The node_modules problem
Leonardo Teteo Nov 19
I think I'm not the first one to talk about this problem even here in dev.to. I quick research trying to found any solution concluded with the image that is the head of this text. The node_modules folder is where your project dependencies are stored, common knowledge. Its weight is also common knowledge.
Why I decided to vent my frustration now
Black Friday is here! It means discounts and the opportunity to update your computer. Therefore I decided to buy a SSD to boost the performance of my laptop, from 1 TB HDD to 500 GB SSD. All my files right now sums 299 GB, so I will not lose much space, but I decided to do the housekeeping work even so, this includes making backups of my projects. Not all projects I make I put on GitHub, sometimes I'm just experimenting and it is not worth the trouble, but I keep them anyway.
When I started the copy & paste process I remembered how heavy node_modules are...
One example that shows clearly the problem is the node_modules folder of my ToRead CLI project as you can see in the imagem below.
The size of the folder is not really the problem although I will get to that later, but 15.000 files and more than 1800 folders!? Are you kidding me?! It is a simple CLI project with 5 files! Just for a comparison, let's see how many files and folders there is in the Windows folder:
While the system was counting I really thought node_modules would win this, but no. In any case, the folder has almost half of the amount of files an entire operating system has!
As I've said, the problem when copying node_modules folder from one place to another is not the size, it is the amount of files and folders, the complexity of the tree. It is a nightmare for a HDD. It takes many minutes to discover all files let alone copy them.
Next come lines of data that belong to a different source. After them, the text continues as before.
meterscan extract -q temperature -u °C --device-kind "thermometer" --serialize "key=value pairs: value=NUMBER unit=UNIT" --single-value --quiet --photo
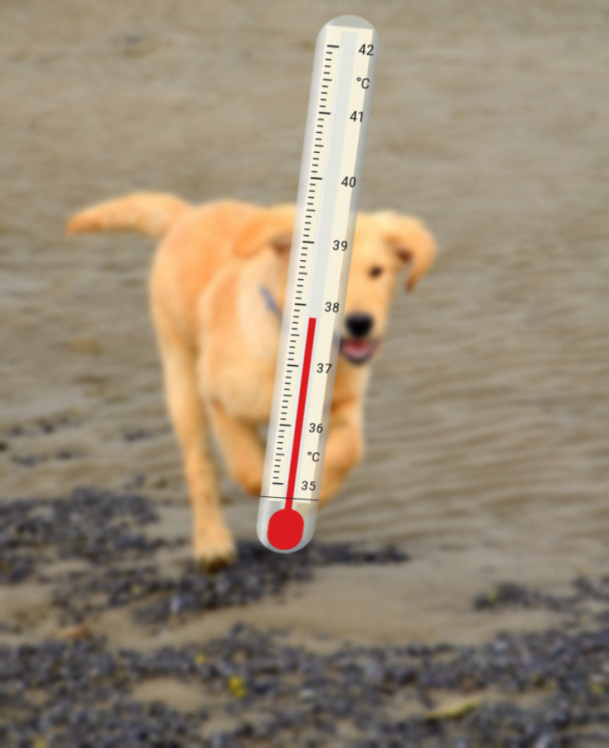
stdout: value=37.8 unit=°C
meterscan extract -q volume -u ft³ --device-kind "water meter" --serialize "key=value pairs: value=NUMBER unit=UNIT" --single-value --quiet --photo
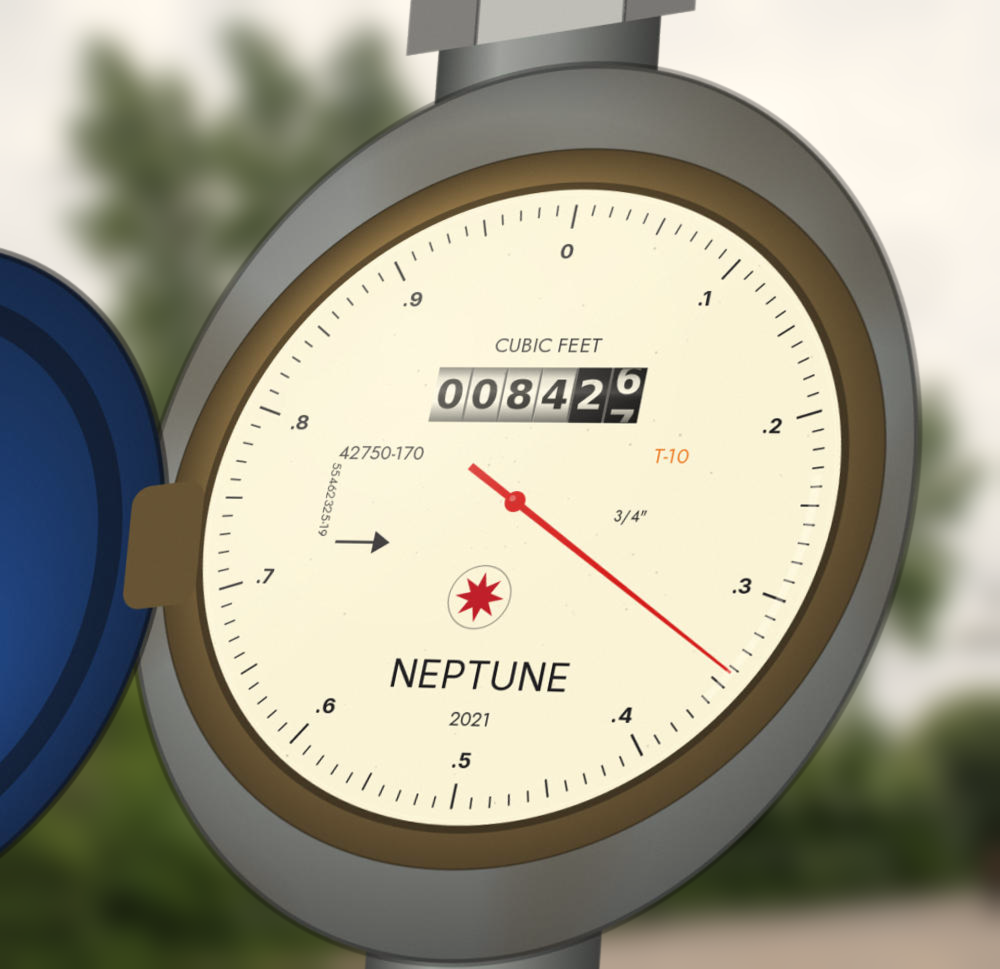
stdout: value=8426.34 unit=ft³
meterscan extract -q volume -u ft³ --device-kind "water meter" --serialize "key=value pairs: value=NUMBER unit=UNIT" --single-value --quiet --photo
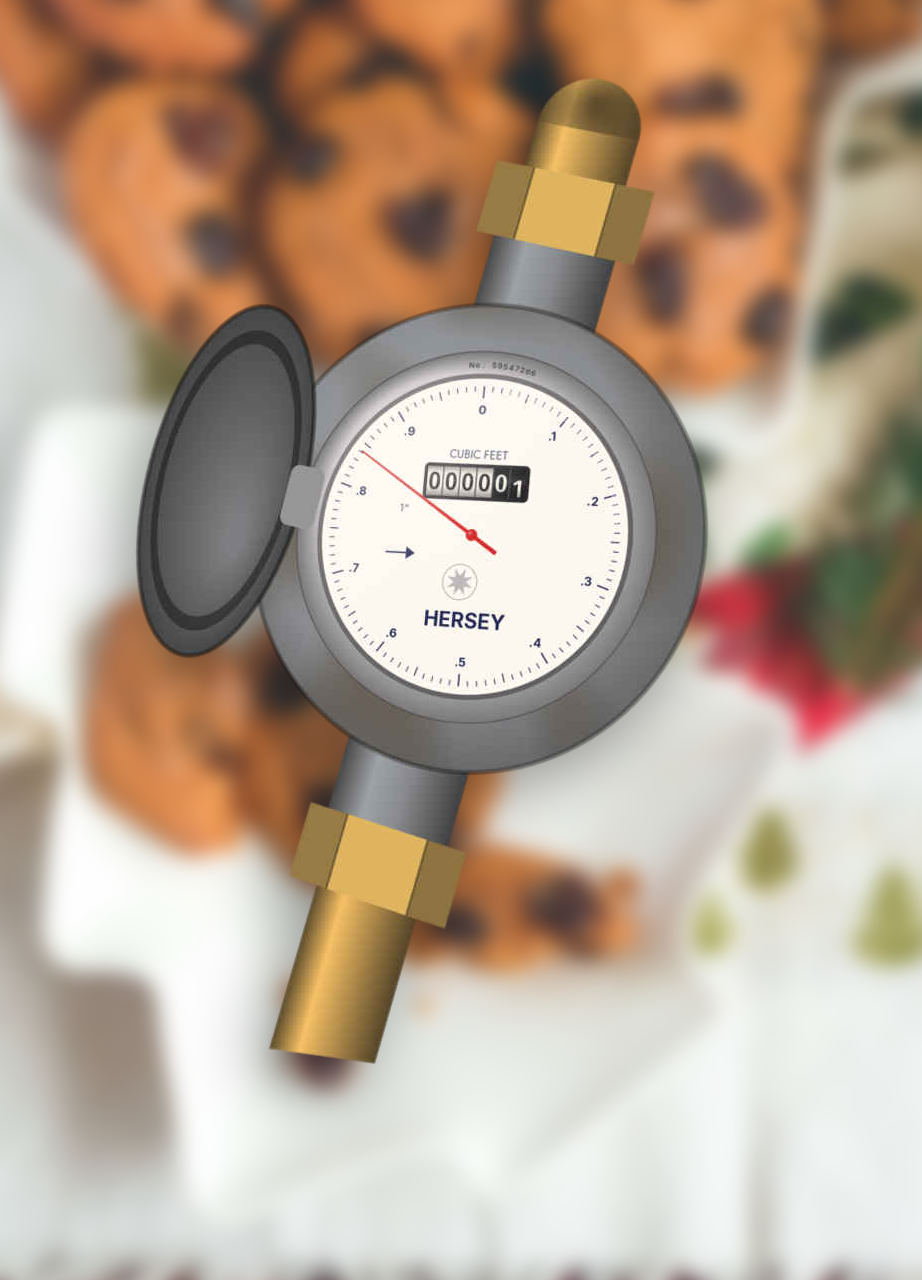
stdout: value=0.84 unit=ft³
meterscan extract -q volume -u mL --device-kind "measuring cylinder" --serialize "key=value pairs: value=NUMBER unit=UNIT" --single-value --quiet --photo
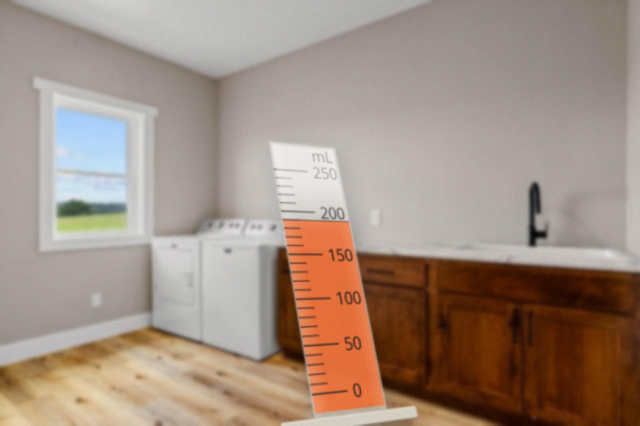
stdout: value=190 unit=mL
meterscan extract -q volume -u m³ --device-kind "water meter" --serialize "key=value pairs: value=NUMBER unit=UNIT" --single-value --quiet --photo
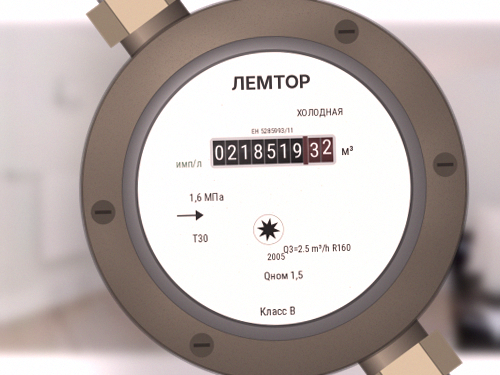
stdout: value=218519.32 unit=m³
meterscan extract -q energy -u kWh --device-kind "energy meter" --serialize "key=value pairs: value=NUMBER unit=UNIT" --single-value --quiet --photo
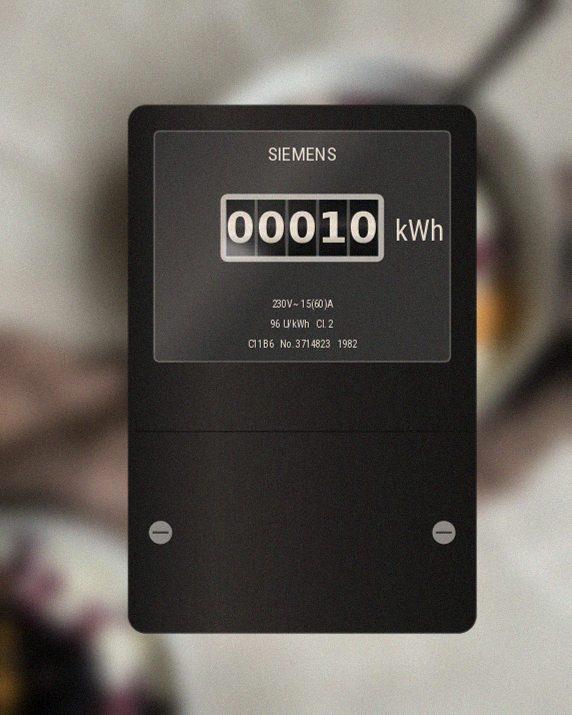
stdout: value=10 unit=kWh
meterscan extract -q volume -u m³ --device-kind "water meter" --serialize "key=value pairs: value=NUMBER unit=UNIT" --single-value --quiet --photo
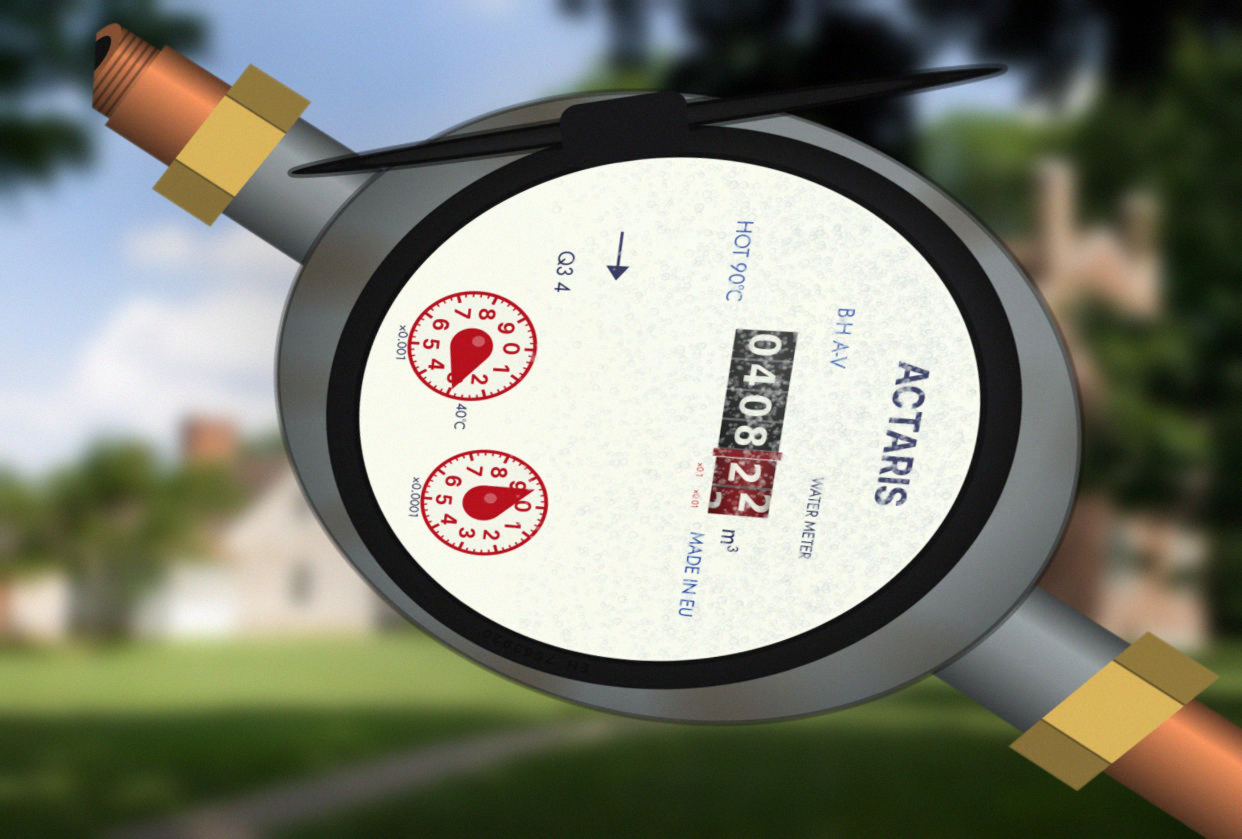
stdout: value=408.2229 unit=m³
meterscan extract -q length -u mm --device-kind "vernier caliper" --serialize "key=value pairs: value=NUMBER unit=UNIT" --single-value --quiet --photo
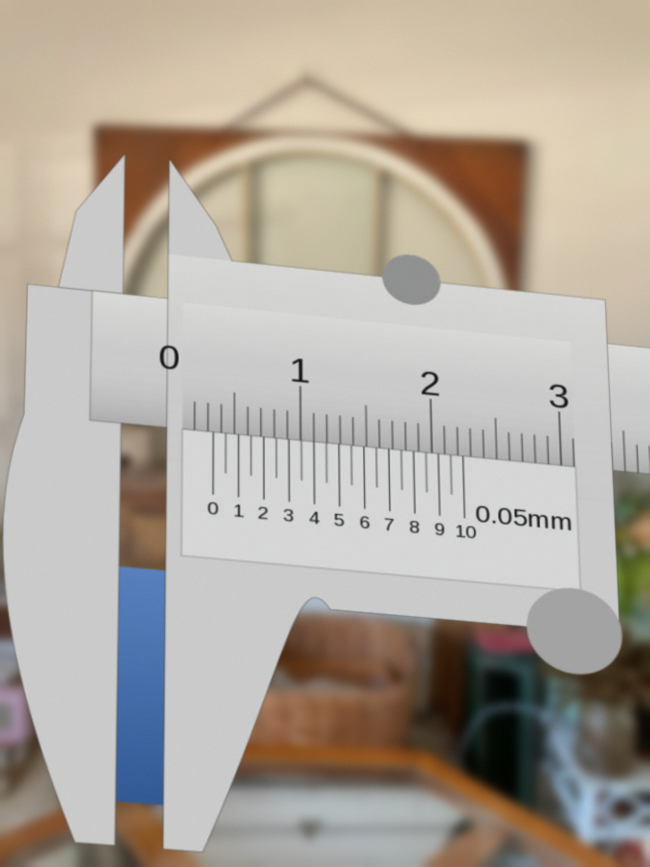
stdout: value=3.4 unit=mm
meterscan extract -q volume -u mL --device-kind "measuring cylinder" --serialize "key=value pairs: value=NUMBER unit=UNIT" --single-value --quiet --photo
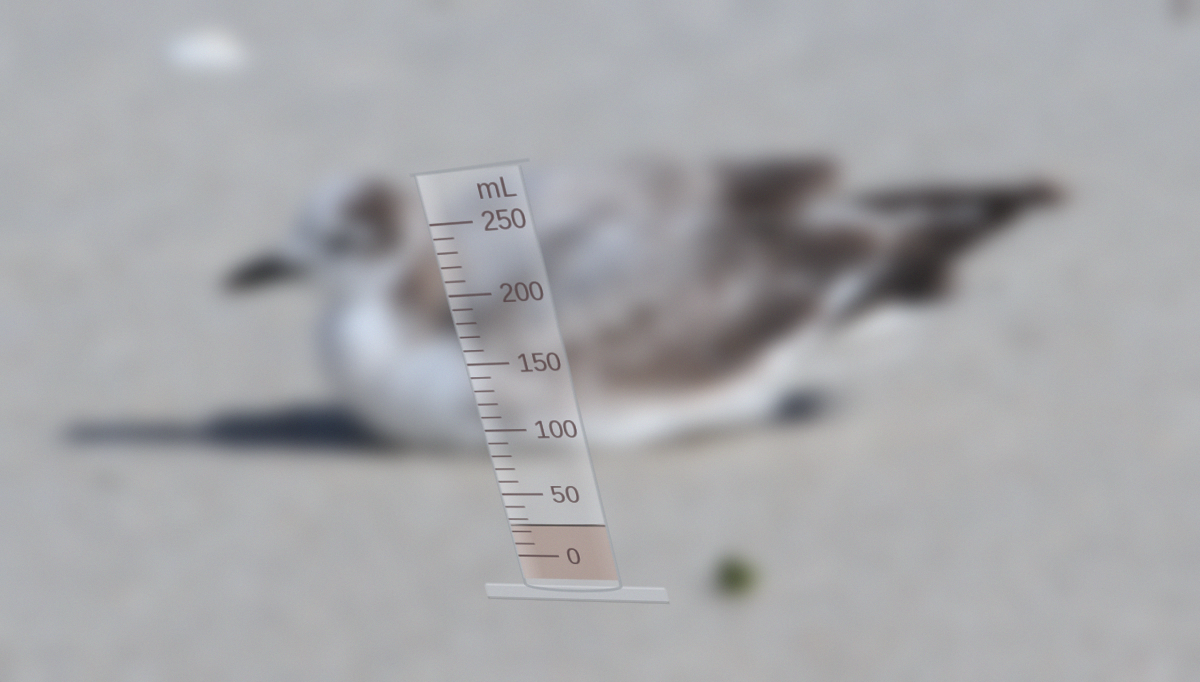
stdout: value=25 unit=mL
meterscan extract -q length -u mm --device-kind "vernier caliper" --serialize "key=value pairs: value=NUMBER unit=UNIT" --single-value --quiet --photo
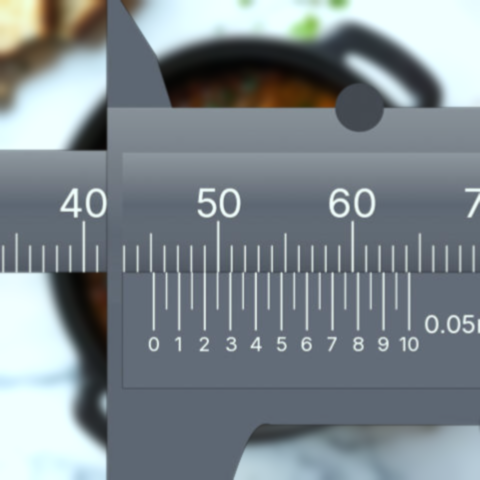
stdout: value=45.2 unit=mm
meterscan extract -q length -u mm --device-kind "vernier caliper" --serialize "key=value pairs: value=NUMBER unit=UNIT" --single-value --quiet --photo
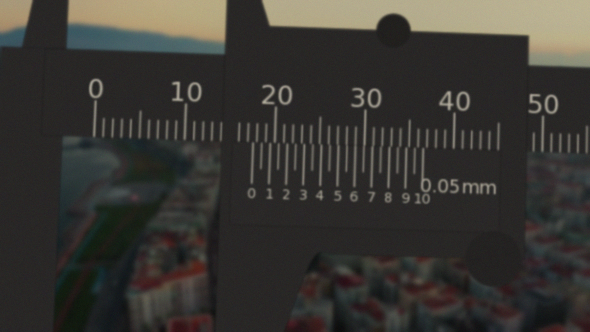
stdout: value=17.6 unit=mm
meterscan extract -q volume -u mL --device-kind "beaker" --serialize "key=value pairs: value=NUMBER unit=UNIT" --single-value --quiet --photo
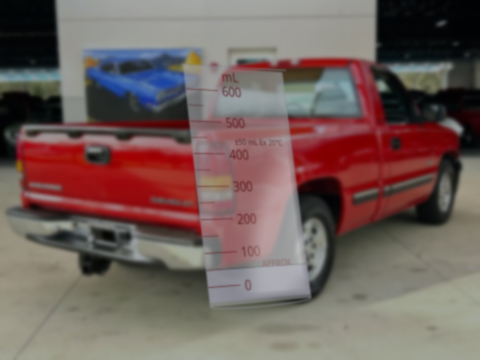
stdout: value=50 unit=mL
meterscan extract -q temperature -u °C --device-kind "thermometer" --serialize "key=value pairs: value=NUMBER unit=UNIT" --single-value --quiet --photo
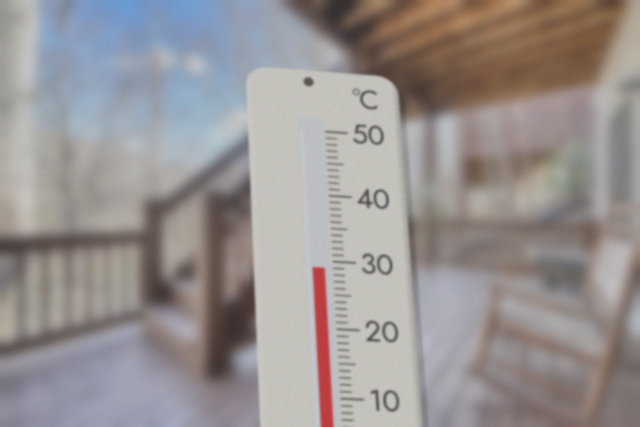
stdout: value=29 unit=°C
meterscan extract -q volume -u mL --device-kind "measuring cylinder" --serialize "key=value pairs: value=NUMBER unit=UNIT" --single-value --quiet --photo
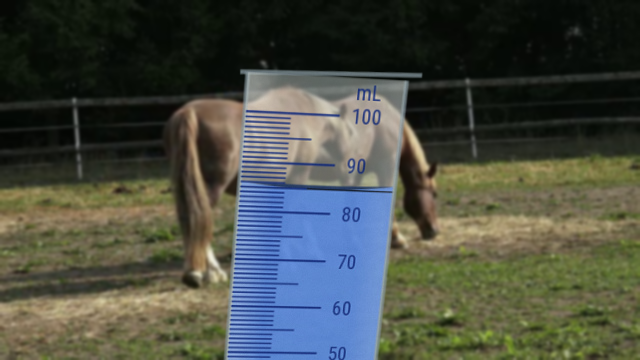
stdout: value=85 unit=mL
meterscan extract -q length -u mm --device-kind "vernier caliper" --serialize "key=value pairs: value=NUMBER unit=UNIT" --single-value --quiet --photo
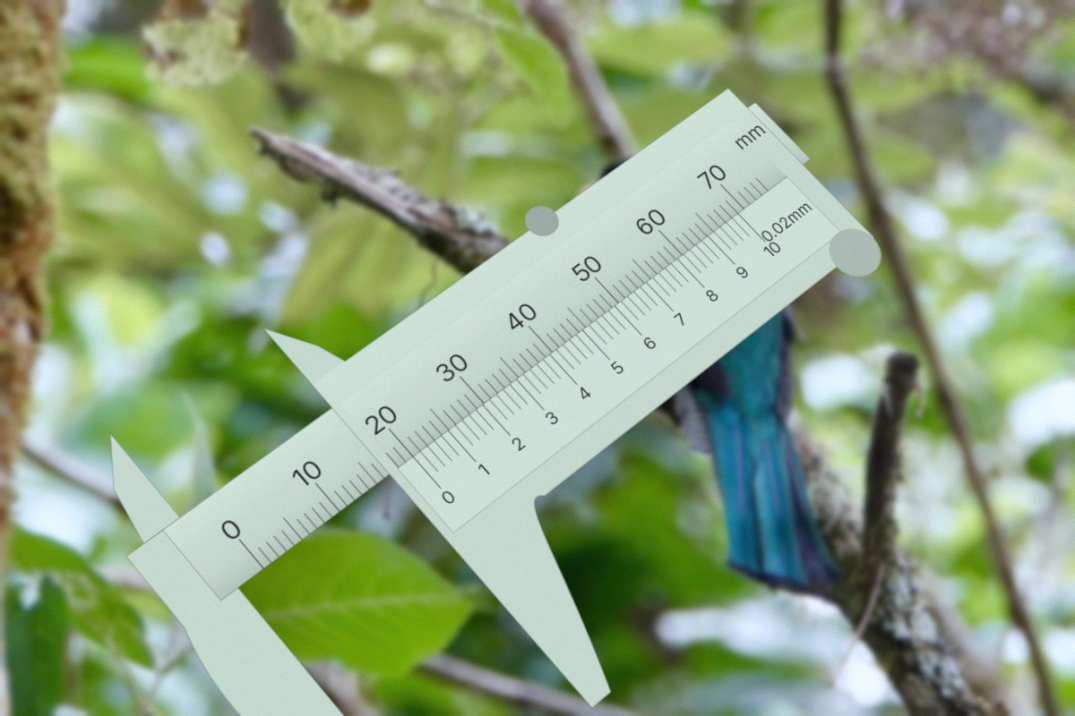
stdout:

In the end, it also impacts npm performance and there are memes for that also.
What other languages do
Besides NodeJS I have experience dealing with dependencies in two more languages: Java and C#. They have, in my opinion, a very similar way of handling dependencies and a much more efficient way than NodeJS.
Java has Maven, Gradle and other dependency management applications that works basically the same. There is a remote repository of the dependencies, generally Maven Central and a local repository. Maven always looks for the dependency in the local repository first and if not found it downloads from the remote repository. The dependencies are not within the project, like node_modules folder, it is more global, it is downloaded once and can be used by many projects, just add to your pom.xml.
C# follows the same idea, you list your dependencies in a .csproj file and Nuget takes care of the dependencies having also a remote and a local repository. It is much more efficient to handle dependencies this way, download once use in any project locally.
I think there is also a difference in culture and the way the languages were structured and what people see as libraries. Java has a very mature core of libraries that can deal with almost anything, common scenarios or not. Therefore, libraries in Java generally are meant to be an abstraction of what Java already has, making it easier to use. Therefore, the libraries have a more shallow dependency tree, reaching the Java core libraries much quicker.
What I see in NodeJS on the other hand is the opposite, everything can become a library, even a library that sums two numbers (hypothetical example, I hope) and libraries are heavily dependent of one another generating deep dependency trees, many files and folders.
Conclusion & Discussion
I am certainly not qualified to criticize NodeJs structure and engineering, but as a user I clearly see a problem and some lessons from other languages that can be used to improve the dependency management, which is paramount nowadays for almost every application. What do you think this problem came to be and what has been done to solve it? It would be very interesting to hear from more experienced developers what you do to remedy this.